One day, Venu went to interview the Chennai-based director Bharathan at a hotel in Thiruvananthapuram. After the interview, Bharathan invited Venu to spend time with him in the evenings. “I started going regularly,” says Venu. “We became close, but Bharatan did not know I was an actor.”

But the truth came out when Bharathan’s friend, Padmarajan, said, “Venu is a prominent actor in Kavalam’s troupe.”

This was a turning point for Venu. “Immediately Bharathan gave me the hero’s role in his next film, ‘Aaravam,’” he says. But by then Venu had started shooting for Aravindan’s ‘Thambu’. Both films did not make an impact at the box office.

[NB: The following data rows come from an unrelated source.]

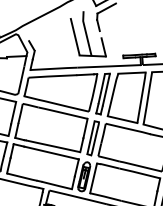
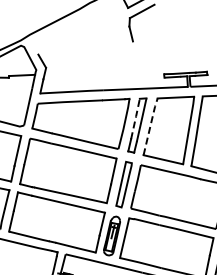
part: (88, 34) -> (117, 45), removed
line: (101, 88) -> (135, 118), solid -> dashed
line: (112, 94) -> (150, 126), solid -> dashed

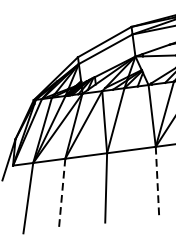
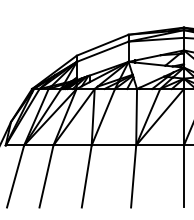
line: (157, 181) -> (133, 176), dashed -> solid
line: (62, 193) -> (46, 176), dashed -> solid

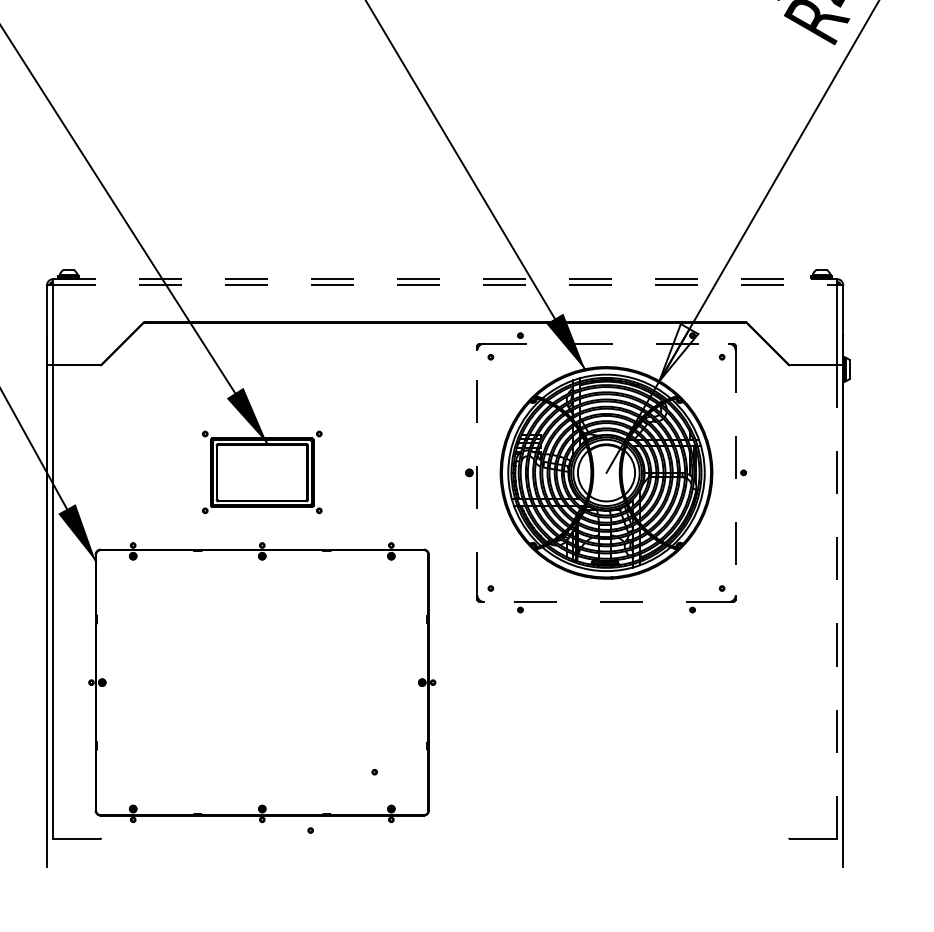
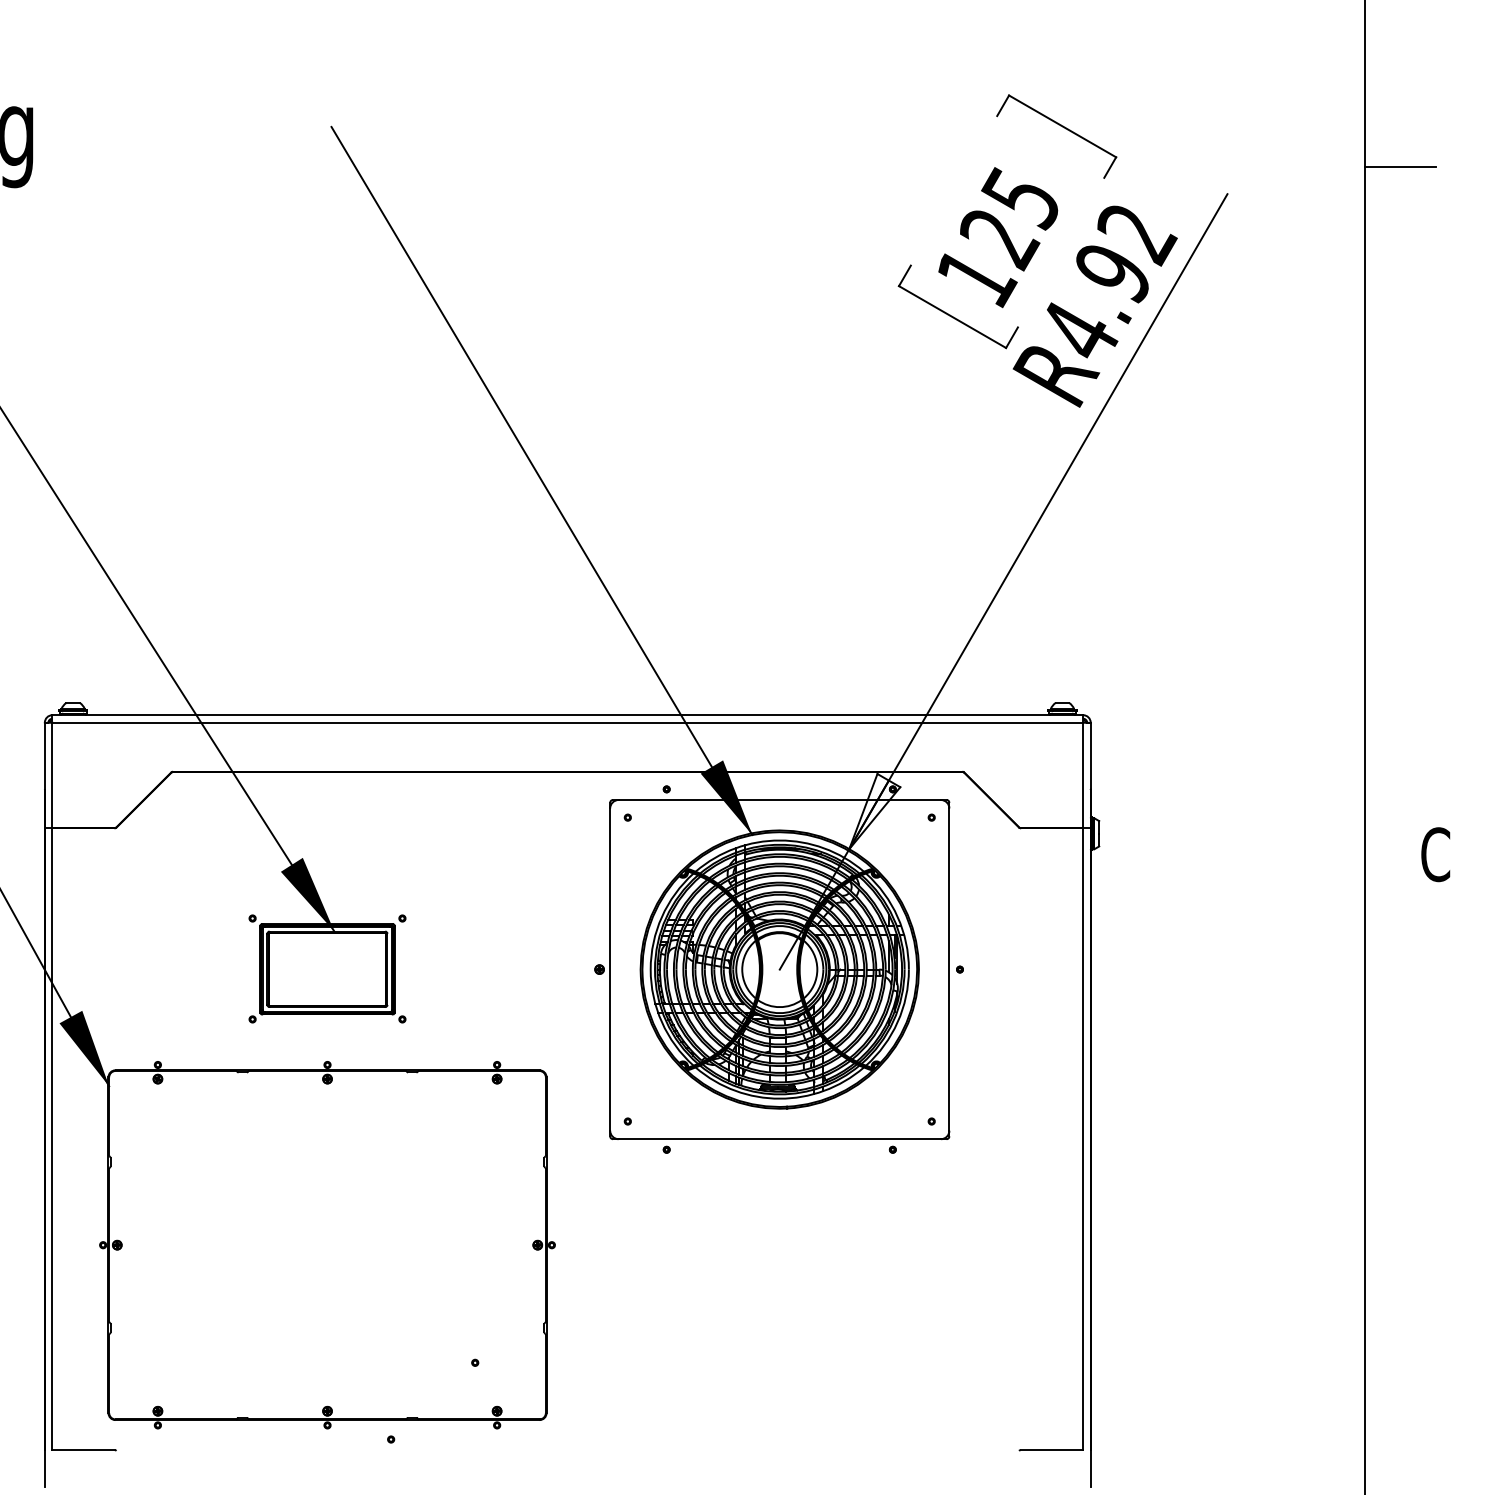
line: (445, 279) -> (568, 715), dashed -> solid
line: (445, 284) -> (568, 722), dashed -> solid
line: (607, 344) -> (780, 800), dashed -> solid
line: (477, 472) -> (610, 969), dashed -> solid
line: (735, 473) -> (949, 970), dashed -> solid
line: (606, 602) -> (779, 1139), dashed -> solid
line: (837, 602) -> (1083, 1139), dashed -> solid

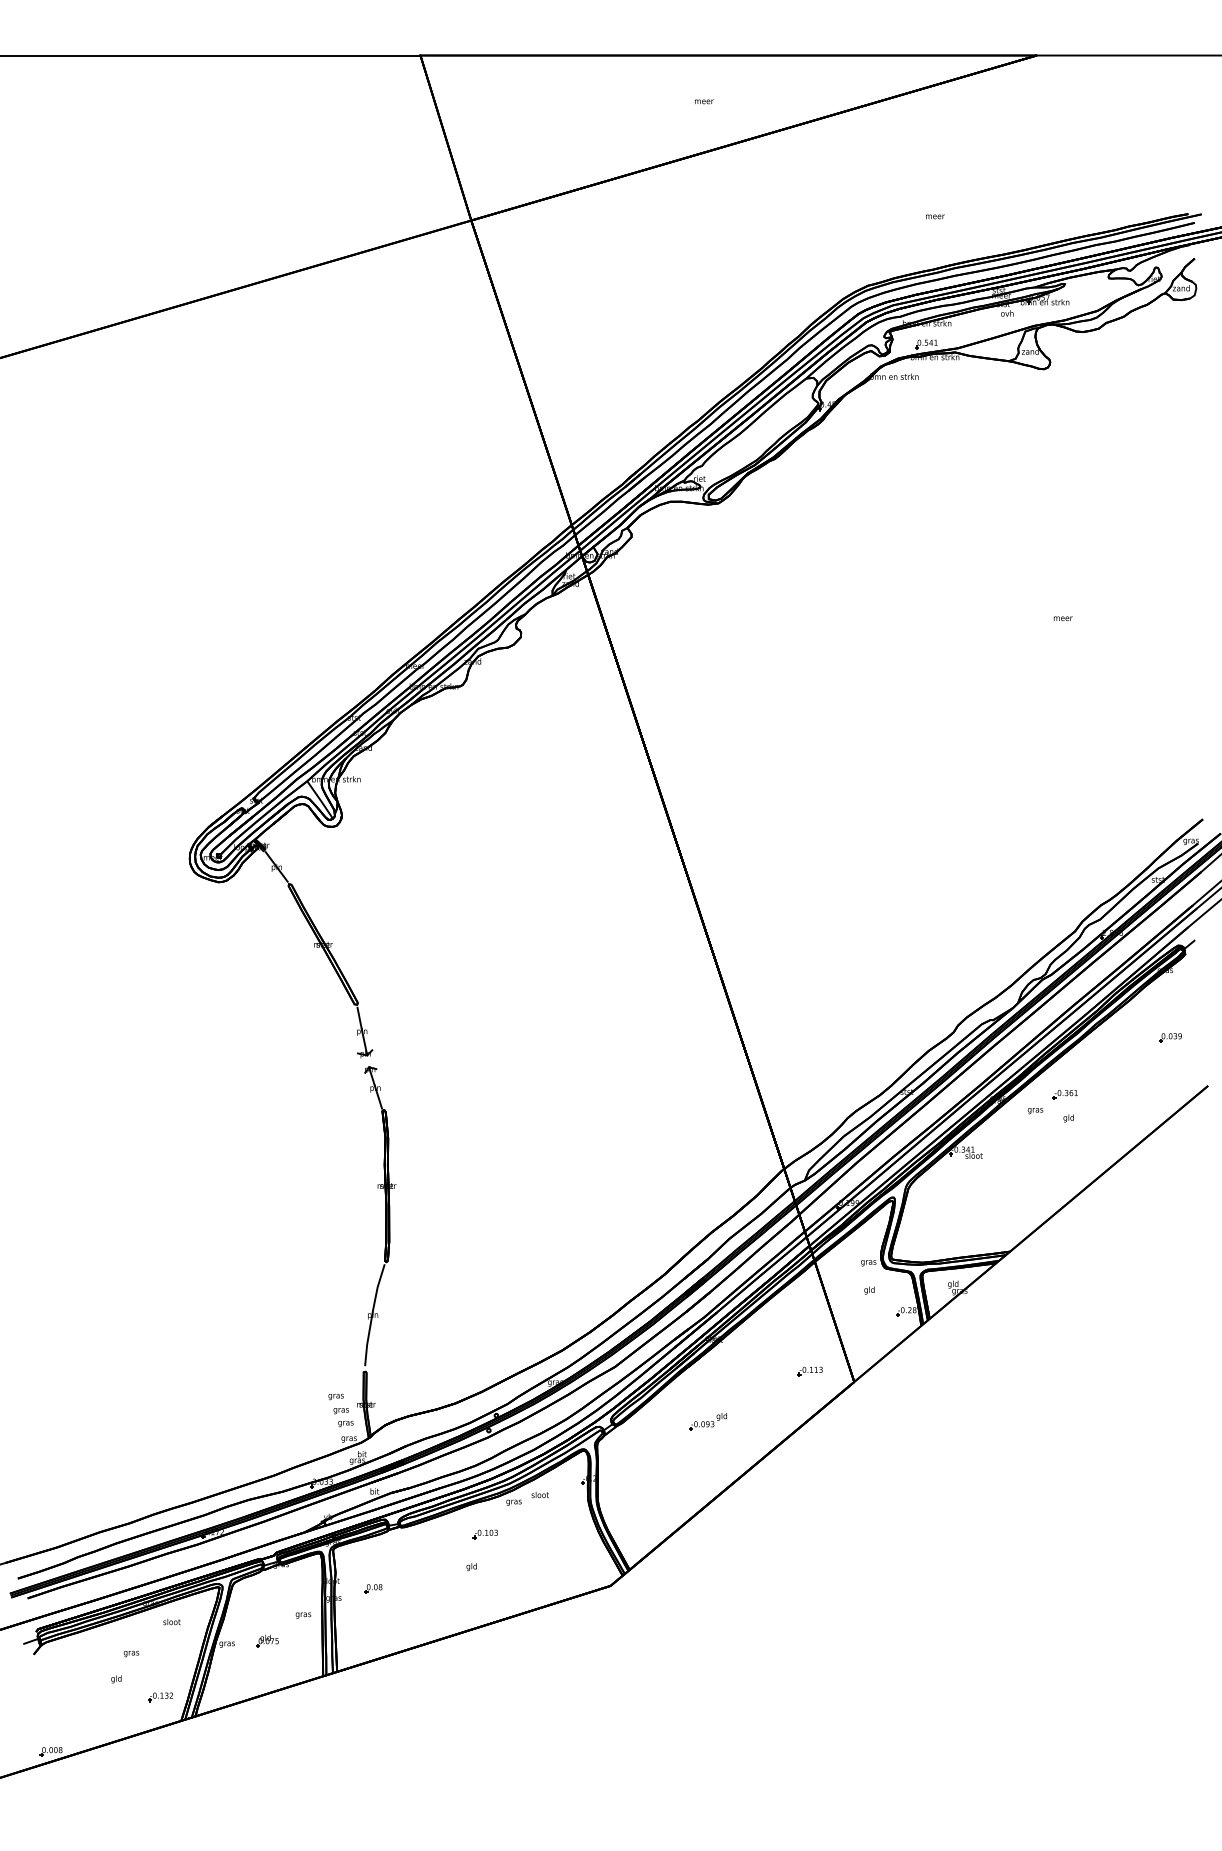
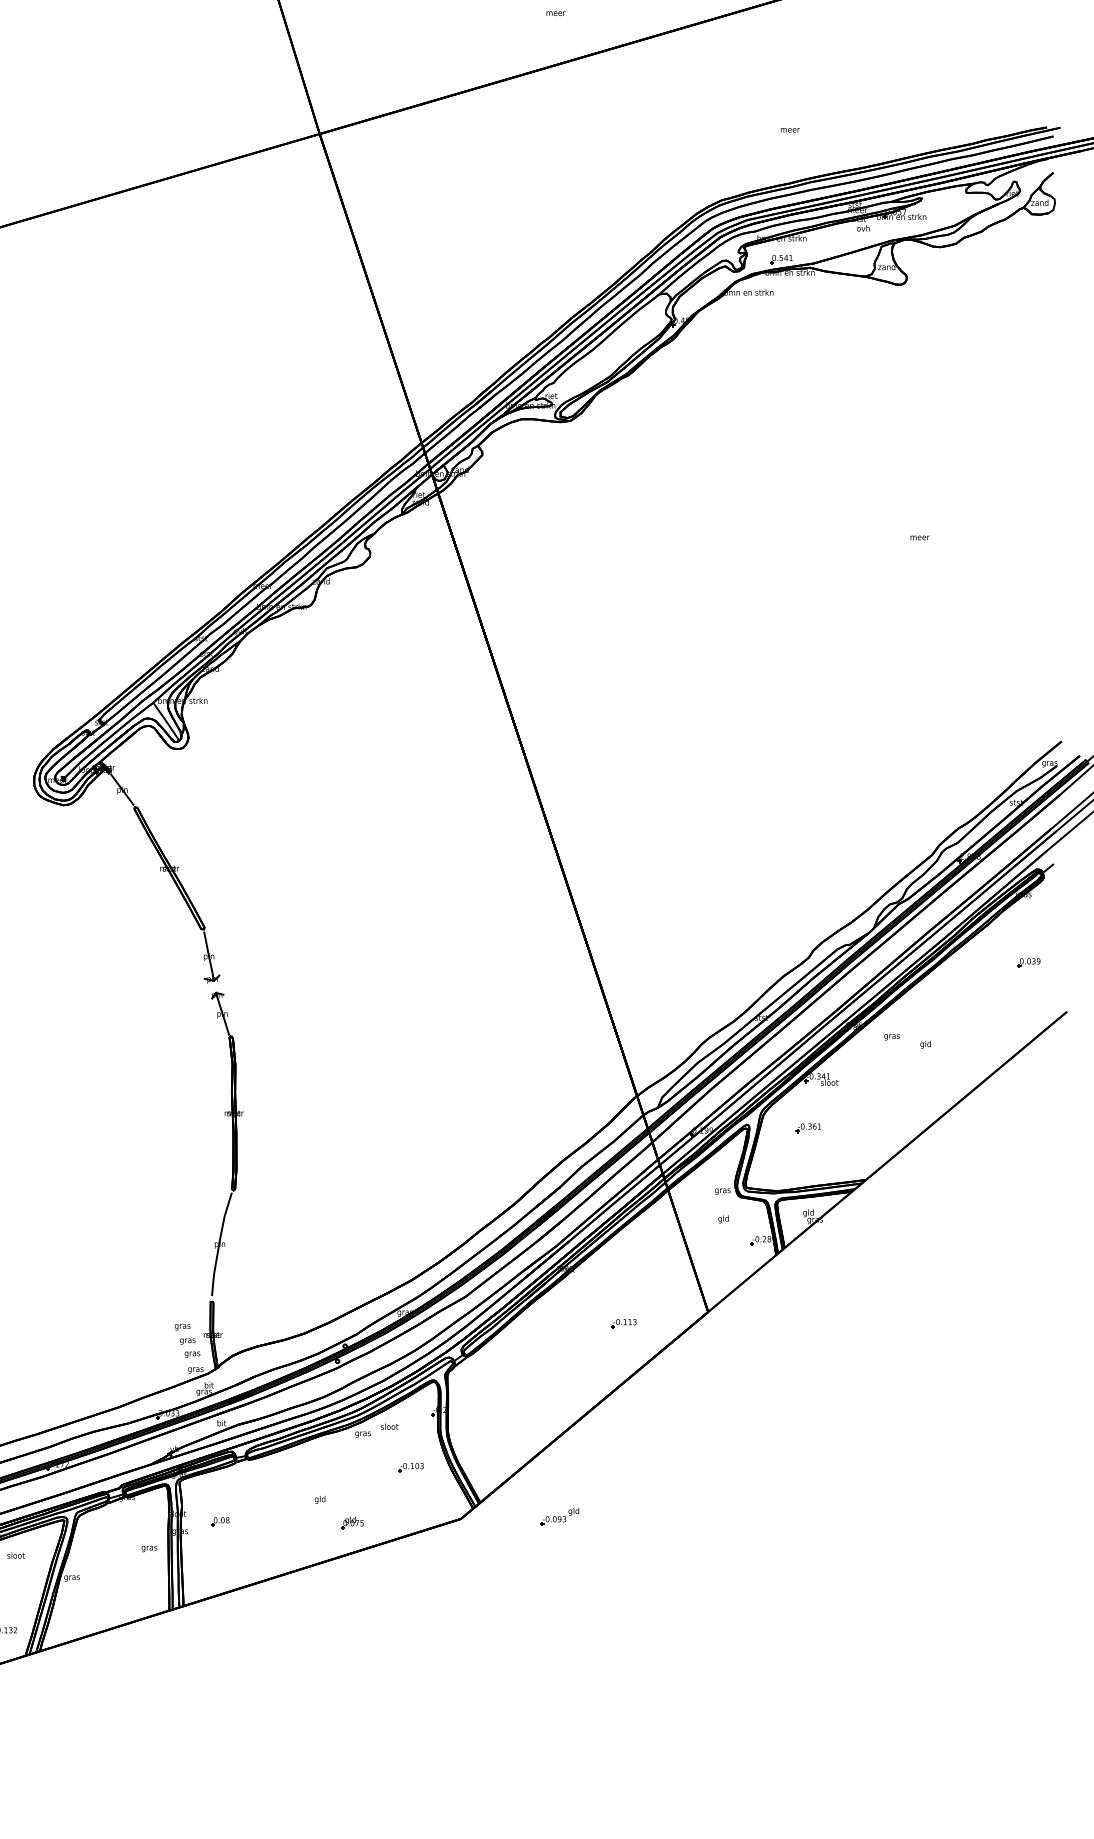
part: (1064, 1094) -> (807, 1128), moved
part: (809, 1371) -> (623, 1323), moved
part: (707, 1421) -> (559, 1516), moved
part: (484, 1534) -> (410, 1467), moved
part: (267, 1640) -> (352, 1522), moved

The big moment for Venu came when he acted as ‘Chellapan Aashari’ in Bharathan’s ‘Thakara’ in 1980. Because the cast had unknown actors like Pratap Pothen, Surekha and Venu, no distributor was willing to take on the film. It took two years for the film to be released, but it became an unexpected hit.

“The story and the actors were new,” says Venu. “The audience accepted me.” Thereafter, there was no looking back. Today, Venu, in a 30-year-career, has acted in more than 350 films.

At the Navodaya studio at Kakkanad, Venu, with grey hair and a stubble, is dressed in the brown cassock of a priest, with a cross hanging from his neck. He is playing the role of a priest in Lal’s ‘In Ghost House Inn’.

In the midst of the hectic shooting he shows gratefulness for his career.

“In one life I am having a thousand births as an actor,” he says. “It is a blessing. But there is a negative side to it also. I am so immersed in the roles that I sometimes lost touch with who I am. So I am on an inward search to know the real Nedumudi Venu.”